Our methodology is grounded in fundamental analysis but tailored to the peculiar requirements of Japanese stock markets. We customize our research to meet client objectives and have the flexibility to adopt our methods to client needs. Here is an overview of our approach:

1. Determine client requirements We first establish the client's unique needs and investment goals. Our assessment includes asset allocation, growth versus value, market caps, return benchmarks, country allocation, risk, sector allocation, and liquidity.

2. Find sectors with outstanding potential  We assess the prospects for the Japanese economy using both public and private resources. We determine which sectors will record the fastest growth in this economic setting, based on our interviews with Japanese executives and scrutiny of industry data. Our selections are strongly influenced by the financial, legal, and social currents that will have a powerful impact on Japanese business. These factors include postal system deregulation, the aging of the population, and the unraveling of cross-shareholdings.
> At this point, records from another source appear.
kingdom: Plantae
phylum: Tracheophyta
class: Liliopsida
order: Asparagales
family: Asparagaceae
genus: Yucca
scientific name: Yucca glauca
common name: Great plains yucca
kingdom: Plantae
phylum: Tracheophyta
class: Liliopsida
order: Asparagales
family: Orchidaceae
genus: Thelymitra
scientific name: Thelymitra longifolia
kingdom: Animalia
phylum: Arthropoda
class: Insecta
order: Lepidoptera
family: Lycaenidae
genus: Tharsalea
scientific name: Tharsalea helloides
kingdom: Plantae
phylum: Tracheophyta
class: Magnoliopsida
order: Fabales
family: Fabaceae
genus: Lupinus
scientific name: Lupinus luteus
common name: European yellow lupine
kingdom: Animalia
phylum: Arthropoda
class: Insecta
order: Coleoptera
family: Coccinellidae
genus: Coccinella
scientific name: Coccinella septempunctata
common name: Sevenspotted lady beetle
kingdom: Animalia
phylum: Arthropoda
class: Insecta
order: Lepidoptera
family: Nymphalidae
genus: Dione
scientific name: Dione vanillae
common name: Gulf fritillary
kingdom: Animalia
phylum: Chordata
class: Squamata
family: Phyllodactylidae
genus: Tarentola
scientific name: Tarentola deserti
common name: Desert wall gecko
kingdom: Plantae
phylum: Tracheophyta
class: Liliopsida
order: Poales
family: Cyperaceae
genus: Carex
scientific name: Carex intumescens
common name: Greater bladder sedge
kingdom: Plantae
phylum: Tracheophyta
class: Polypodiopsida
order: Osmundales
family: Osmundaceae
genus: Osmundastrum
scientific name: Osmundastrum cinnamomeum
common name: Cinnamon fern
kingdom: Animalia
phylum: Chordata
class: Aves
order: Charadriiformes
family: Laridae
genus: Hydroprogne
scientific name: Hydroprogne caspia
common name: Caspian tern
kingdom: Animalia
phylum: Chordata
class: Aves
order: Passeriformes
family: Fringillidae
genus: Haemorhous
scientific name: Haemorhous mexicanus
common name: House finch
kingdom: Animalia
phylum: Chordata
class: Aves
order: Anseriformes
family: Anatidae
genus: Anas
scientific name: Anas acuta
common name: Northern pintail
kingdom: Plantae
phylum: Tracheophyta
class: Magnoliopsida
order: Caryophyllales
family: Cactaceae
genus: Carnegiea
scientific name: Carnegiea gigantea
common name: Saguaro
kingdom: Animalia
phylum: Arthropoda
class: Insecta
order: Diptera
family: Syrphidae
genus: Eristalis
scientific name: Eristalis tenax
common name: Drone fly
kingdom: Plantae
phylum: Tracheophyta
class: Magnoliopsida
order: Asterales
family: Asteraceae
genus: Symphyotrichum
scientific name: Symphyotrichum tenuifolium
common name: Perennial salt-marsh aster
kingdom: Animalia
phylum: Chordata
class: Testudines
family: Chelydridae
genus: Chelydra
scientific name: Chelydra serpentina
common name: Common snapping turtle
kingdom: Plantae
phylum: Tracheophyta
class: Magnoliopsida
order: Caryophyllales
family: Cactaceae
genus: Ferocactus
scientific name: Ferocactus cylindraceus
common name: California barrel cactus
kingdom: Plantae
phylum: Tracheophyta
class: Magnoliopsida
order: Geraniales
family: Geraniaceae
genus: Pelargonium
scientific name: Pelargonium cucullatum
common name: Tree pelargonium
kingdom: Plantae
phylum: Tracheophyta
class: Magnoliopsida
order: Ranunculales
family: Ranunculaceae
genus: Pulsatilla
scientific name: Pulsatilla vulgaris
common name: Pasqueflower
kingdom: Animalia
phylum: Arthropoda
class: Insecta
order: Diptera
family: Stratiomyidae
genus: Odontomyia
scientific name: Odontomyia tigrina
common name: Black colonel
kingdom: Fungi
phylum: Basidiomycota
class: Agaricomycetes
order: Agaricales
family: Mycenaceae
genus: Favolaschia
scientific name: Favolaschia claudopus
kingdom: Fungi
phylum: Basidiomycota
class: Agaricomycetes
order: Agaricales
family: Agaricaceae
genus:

3. Calculate company growth rates  Within these high-potential industries, we forecast sales, dividends, and cash flow growth for each company, focusing on individual product lines, operating margins, industry trends, and the economic outlook. We smooth growth rates for dozens of metrics, including both renketsu (consolidated) and tandoku (parent-company) financial measures, as well as nonfinancial indicators of performance. For each company, we compare projections against peer averages.  

4. Assess the company's financial strength  We appraise the company's financial muscle through extensive ratio analysis, evaluation of earnings quality, and estimates of positive operating cash flow. We make certain the company has the financial stability to achieve its performance targets, 

5. Define and analyze risk factors We determine risk to growth and earnings performance based on management quality, competitive strength, customer loyalty, adequacy of supply, workforce quality, legal factors, and other elements of their operations.

6. Determine the stock's "sleeper quotient"  In other words, we answer the question: Does this company remain largely undiscovered? We look at trading volumes, price movements, market cap, and other factors.

7. Appraise owner benefits We look at management's stance toward shareholders. Are managers handling shareholders’ money rationally?  Has management increased shareholder value?  

8. Perform valuation analysis We set a threshold of a minimum 25% discount to intrinsic value, calculated from our cash flow growth forecast discounted by the company’s cost of capital.

In short, the Nihon Equity Research approach customizes the research process to fit the needs of fund managers, who benefit from the efficient screening and superior analysis made possible by our Japanese market focus and knowledge.